Exercise material START

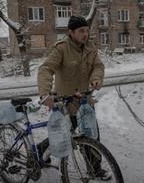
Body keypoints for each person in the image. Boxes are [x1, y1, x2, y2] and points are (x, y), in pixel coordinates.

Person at [37, 15, 111, 180]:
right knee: (64, 135)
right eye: (81, 31)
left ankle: (95, 169)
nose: (85, 34)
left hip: (85, 103)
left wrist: (96, 78)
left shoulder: (91, 47)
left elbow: (98, 66)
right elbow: (46, 69)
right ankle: (40, 151)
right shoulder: (61, 49)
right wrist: (45, 93)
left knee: (91, 136)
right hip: (66, 103)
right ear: (71, 32)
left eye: (86, 30)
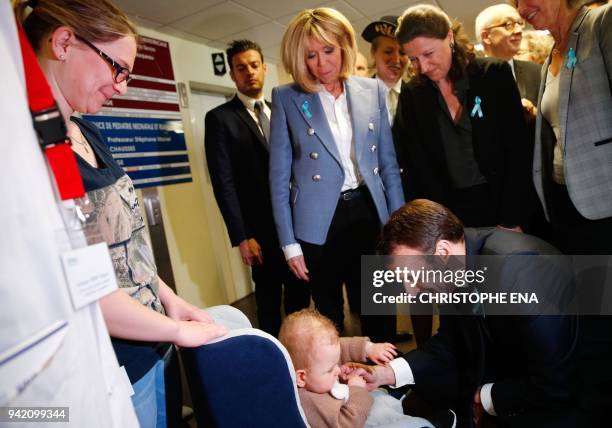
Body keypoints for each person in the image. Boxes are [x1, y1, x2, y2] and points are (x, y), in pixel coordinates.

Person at [14, 0, 246, 425]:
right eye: (117, 68)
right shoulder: (26, 151)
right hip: (113, 360)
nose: (121, 86)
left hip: (153, 340)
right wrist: (176, 330)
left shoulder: (86, 131)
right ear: (64, 42)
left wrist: (170, 301)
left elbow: (124, 247)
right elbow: (82, 286)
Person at [362, 199, 578, 428]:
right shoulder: (453, 267)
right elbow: (451, 341)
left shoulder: (520, 273)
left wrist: (484, 397)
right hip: (506, 370)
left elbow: (557, 382)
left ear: (442, 251)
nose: (410, 291)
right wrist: (386, 374)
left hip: (564, 397)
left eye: (411, 275)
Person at [269, 7, 405, 342]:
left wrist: (401, 229)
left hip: (369, 211)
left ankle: (389, 379)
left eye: (328, 51)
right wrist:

Exercise material END

What the task requires |
Check each line of the listing above for the string "elbow", then please give the number of lines where it appears and nothing else.

Response area |
6